■ Written exercise
Reproduce the lines below word for word, starting at the first line and ending at the line that contains "genus: Argentina", with both of those lines included.

Stored data entries:
□ □ □ □ □

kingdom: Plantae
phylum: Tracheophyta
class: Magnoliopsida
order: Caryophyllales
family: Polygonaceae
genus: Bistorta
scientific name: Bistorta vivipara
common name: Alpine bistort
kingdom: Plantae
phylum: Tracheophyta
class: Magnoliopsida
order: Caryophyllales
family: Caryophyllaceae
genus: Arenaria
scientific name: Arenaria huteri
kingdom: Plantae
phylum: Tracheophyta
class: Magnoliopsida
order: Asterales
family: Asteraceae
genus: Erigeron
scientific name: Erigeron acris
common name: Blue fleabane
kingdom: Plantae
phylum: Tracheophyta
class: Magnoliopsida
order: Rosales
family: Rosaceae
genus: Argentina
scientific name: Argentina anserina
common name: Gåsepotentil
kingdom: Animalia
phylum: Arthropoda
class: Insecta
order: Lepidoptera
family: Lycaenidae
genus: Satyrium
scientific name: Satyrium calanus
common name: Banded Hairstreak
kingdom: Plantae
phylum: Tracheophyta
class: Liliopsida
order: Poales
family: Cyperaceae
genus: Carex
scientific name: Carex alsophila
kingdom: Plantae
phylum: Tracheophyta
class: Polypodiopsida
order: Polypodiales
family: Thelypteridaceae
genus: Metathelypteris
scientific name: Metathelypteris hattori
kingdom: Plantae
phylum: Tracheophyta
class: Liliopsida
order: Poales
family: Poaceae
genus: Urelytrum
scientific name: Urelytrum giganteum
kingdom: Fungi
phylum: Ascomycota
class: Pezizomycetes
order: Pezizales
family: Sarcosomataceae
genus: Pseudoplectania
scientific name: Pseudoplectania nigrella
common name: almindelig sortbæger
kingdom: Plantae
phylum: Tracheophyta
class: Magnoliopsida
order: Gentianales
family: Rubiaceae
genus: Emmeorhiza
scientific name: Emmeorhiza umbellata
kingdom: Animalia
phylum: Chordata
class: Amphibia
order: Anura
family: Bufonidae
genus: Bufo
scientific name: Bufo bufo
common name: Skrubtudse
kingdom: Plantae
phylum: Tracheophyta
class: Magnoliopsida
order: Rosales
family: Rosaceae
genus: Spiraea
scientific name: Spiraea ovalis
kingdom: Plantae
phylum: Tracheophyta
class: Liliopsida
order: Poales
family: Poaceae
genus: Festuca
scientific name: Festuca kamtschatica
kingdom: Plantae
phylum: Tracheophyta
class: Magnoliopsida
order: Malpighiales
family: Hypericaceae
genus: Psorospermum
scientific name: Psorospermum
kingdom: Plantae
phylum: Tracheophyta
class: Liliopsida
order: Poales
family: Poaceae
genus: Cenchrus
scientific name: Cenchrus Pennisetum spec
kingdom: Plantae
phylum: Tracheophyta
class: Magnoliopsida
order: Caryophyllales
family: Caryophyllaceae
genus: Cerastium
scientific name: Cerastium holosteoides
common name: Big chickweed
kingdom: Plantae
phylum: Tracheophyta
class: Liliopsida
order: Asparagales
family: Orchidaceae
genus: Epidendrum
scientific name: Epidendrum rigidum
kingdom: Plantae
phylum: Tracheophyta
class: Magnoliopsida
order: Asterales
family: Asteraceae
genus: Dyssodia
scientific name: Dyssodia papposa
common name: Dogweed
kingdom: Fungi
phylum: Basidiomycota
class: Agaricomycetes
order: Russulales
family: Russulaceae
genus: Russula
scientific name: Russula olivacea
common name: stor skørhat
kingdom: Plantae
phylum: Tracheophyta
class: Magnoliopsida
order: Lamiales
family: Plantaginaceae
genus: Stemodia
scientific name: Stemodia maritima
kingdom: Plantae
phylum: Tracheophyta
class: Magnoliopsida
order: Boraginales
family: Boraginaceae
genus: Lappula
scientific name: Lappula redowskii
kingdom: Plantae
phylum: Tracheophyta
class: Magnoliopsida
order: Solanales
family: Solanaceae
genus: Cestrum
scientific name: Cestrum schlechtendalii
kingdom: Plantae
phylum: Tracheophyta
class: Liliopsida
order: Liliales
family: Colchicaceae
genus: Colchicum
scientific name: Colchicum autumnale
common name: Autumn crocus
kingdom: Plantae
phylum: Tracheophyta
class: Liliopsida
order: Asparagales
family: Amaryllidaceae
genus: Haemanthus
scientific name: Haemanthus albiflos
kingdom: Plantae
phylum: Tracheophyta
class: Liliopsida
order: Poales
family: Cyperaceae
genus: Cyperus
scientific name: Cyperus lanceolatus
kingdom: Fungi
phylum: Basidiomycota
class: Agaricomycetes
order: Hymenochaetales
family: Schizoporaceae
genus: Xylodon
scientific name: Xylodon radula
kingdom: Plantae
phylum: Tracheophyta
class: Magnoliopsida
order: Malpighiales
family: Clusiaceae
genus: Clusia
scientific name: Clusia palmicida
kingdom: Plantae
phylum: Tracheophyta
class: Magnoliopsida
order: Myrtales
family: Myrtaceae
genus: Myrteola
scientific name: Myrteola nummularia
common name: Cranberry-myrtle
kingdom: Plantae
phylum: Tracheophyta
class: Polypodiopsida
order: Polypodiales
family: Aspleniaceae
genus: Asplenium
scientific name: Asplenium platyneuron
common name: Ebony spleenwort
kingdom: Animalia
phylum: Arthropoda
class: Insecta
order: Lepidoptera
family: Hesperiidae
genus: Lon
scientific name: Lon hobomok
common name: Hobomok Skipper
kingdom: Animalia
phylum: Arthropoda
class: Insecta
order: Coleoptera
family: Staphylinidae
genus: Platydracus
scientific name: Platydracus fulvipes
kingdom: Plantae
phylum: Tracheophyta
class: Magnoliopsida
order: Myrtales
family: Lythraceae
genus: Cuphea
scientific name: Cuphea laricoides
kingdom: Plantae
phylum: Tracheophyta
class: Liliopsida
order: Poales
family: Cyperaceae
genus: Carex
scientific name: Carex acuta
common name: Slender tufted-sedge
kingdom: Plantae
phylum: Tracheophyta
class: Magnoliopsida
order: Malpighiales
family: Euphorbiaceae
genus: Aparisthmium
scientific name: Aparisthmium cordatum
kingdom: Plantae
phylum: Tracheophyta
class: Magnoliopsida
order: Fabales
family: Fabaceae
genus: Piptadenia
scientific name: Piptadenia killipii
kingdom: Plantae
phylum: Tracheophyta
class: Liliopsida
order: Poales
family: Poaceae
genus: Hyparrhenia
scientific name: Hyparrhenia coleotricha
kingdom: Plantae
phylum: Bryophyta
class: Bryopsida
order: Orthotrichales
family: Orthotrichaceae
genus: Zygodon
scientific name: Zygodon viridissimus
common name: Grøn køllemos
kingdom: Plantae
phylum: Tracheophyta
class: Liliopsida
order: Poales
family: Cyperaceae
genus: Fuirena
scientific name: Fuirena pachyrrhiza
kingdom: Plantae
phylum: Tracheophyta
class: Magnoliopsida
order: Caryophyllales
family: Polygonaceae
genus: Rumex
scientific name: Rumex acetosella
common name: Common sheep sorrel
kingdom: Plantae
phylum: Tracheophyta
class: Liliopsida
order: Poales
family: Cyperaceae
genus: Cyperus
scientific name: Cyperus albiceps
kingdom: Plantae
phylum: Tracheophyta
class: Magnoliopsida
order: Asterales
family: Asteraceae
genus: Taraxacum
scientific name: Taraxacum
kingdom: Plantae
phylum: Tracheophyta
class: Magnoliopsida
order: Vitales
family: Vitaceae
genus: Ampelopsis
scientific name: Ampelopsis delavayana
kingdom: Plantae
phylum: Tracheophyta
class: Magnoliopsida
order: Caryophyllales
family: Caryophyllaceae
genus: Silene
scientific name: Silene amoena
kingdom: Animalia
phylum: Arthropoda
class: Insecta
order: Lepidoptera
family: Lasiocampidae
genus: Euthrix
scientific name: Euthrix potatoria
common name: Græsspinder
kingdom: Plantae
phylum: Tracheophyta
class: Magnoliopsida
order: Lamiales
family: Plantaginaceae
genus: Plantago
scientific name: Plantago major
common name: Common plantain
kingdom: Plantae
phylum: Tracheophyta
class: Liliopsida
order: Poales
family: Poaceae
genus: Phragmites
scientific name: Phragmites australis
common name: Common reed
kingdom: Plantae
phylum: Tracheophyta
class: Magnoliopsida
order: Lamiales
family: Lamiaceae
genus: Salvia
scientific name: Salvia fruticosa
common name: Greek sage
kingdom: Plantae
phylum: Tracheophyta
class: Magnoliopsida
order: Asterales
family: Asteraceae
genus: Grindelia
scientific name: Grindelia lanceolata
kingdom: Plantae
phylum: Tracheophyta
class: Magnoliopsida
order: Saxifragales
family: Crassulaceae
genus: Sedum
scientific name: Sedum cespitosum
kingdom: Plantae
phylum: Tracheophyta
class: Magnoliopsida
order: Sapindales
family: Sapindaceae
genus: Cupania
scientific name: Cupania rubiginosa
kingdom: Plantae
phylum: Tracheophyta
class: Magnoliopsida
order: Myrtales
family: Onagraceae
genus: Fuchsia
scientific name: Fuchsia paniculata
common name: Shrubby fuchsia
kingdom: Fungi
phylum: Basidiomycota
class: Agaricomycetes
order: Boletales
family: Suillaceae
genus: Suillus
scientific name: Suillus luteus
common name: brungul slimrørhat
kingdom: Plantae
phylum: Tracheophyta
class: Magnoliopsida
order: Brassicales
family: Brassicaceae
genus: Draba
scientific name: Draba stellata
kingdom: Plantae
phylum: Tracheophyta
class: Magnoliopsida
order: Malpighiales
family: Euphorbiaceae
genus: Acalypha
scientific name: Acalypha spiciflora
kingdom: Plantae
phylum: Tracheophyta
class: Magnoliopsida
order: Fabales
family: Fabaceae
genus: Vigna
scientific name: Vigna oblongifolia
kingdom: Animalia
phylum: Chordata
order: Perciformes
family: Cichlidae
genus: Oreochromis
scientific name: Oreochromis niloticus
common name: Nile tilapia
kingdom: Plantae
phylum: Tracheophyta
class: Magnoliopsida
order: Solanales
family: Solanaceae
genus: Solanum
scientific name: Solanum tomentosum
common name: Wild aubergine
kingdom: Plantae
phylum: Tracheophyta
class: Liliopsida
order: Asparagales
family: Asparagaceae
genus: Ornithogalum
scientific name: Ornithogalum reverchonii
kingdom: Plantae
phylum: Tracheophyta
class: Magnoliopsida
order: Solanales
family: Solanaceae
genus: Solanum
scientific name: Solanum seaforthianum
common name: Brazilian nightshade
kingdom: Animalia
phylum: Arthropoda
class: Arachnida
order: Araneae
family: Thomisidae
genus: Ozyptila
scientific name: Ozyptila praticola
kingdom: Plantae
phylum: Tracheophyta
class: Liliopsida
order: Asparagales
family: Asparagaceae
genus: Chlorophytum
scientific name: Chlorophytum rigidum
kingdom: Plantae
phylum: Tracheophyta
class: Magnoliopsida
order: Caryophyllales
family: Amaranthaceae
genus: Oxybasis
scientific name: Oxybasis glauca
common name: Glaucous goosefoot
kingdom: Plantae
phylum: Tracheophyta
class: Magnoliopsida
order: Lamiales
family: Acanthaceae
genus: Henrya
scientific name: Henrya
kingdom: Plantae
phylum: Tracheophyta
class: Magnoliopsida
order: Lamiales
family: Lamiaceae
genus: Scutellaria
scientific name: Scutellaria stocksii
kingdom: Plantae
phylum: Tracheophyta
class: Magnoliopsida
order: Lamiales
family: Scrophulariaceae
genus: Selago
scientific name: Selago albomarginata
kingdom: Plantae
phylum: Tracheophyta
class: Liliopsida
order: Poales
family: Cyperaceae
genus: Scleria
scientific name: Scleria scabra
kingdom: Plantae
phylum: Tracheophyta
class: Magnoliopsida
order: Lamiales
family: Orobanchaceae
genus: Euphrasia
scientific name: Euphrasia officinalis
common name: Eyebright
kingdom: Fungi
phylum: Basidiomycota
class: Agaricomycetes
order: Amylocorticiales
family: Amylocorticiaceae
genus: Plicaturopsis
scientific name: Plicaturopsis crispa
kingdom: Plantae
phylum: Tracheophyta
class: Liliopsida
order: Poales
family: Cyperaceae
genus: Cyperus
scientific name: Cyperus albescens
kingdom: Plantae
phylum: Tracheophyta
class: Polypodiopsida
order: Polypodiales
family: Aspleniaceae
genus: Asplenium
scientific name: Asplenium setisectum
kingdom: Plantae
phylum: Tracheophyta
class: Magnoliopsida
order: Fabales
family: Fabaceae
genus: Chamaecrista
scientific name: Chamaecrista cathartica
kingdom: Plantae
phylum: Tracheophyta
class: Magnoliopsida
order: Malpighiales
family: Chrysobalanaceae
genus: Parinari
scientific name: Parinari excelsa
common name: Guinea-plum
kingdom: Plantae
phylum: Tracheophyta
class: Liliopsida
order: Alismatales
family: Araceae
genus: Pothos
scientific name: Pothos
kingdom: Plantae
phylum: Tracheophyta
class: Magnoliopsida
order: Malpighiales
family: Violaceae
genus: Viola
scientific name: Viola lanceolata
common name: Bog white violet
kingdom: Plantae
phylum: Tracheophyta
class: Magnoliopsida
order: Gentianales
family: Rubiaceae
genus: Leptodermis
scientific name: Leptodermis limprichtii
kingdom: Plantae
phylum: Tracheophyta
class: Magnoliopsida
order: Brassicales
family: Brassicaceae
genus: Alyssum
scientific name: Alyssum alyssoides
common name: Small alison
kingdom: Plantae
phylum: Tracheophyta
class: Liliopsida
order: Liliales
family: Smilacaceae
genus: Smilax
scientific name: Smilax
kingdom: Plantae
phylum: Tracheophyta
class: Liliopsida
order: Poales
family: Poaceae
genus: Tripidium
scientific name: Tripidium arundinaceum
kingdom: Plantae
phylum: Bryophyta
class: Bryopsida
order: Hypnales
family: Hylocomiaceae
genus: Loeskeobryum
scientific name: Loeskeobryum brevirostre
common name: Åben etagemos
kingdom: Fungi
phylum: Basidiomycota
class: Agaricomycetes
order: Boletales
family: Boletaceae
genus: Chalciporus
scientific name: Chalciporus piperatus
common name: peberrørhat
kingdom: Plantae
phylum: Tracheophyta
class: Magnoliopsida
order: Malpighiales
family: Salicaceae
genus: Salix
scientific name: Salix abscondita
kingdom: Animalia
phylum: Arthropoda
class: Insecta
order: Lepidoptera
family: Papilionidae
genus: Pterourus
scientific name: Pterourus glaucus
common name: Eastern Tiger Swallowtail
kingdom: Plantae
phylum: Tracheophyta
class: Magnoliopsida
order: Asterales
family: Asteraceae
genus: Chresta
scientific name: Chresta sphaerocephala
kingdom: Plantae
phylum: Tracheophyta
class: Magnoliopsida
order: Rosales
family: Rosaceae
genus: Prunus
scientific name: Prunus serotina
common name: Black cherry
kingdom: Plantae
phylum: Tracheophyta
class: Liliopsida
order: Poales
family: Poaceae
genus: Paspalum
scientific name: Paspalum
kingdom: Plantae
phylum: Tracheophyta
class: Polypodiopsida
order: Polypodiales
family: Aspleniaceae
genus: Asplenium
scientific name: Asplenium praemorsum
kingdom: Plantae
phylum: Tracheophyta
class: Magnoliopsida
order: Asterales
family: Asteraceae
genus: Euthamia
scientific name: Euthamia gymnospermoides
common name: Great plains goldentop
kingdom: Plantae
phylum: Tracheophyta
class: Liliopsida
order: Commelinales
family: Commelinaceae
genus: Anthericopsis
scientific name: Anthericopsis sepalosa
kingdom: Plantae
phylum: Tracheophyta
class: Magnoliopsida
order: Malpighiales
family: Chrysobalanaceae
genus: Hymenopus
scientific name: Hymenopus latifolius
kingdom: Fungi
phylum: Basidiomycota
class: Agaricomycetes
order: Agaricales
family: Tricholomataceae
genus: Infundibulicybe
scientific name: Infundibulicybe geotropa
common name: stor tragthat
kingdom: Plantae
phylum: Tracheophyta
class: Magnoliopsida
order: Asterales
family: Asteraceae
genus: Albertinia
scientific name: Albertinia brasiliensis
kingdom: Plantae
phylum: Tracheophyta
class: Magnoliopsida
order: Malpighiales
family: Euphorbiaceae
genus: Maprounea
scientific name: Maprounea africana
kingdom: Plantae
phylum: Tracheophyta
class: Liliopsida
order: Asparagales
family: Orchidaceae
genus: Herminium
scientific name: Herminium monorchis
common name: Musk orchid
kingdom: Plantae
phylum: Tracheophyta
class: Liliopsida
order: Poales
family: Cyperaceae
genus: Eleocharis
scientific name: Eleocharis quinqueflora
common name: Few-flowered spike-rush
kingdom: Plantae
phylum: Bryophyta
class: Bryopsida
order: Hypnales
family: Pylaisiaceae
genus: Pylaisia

□ □ □ □ □

■ Final result
kingdom: Plantae
phylum: Tracheophyta
class: Magnoliopsida
order: Caryophyllales
family: Polygonaceae
genus: Bistorta
scientific name: Bistorta vivipara
common name: Alpine bistort
kingdom: Plantae
phylum: Tracheophyta
class: Magnoliopsida
order: Caryophyllales
family: Caryophyllaceae
genus: Arenaria
scientific name: Arenaria huteri
kingdom: Plantae
phylum: Tracheophyta
class: Magnoliopsida
order: Asterales
family: Asteraceae
genus: Erigeron
scientific name: Erigeron acris
common name: Blue fleabane
kingdom: Plantae
phylum: Tracheophyta
class: Magnoliopsida
order: Rosales
family: Rosaceae
genus: Argentina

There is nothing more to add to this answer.